I don’t trust an MBA-type to head up this company. Maybe that is biased, but I just don’t. They should have an experienced engineer running this company. It needs to be R&D first.
Bull Case:
(Ryan) I’m just going to lay out their guidance. At their investor conference, they stated that their objectives are 800 annual commercial aircraft deliveries by 2026, mid-single-digit growth for services, and low single-digit growth for defense. These together would get Boeing to $100 billion in revenue and they are striving to reach 10% operating margins, so $10B in annual operating income. Between 2010 and 2019, they traded at an average EV to EBIT multiple of 13x. It was more in the 15x-20x range when they were really humming. Let’s assume it trades at 20x. That would be a $200 billion market cap vs. an enterprise value of ~$160 billion today. I think you really have to assume they are going to grow without a hiccup over the next 5 years for this to be a really high-performing investment.
(Brett) If they hit $10 billion in free cash flow a year, the stock will be fine. The question is though: What is the quality of that free cash flow?
Bear Case:
(Ryan) Continued difficulty expanding production. Or worse, trying so hard to meet your production goals that you make a catastrophic error somewhere in the process. The downside here seems quite big to be honest.

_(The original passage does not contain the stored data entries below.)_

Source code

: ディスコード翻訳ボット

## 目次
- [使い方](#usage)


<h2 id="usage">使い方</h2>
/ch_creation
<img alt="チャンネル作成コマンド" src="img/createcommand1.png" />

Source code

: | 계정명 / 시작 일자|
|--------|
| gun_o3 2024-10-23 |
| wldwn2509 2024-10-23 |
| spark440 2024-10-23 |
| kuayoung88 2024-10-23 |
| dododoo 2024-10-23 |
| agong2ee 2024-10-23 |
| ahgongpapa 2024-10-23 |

(Brett) Production and quality issues continue. If they have happened regularly for the last 5 years, why should we all expect anything different for the next five? They are in a prove-it mode.
More or less interested?
(Ryan)
(Brett) No. I don’t trust management. At the right price and with the right management team focused on the right things, this is a great buy as the U.S. is not going to let it fail. But that is not what I see today.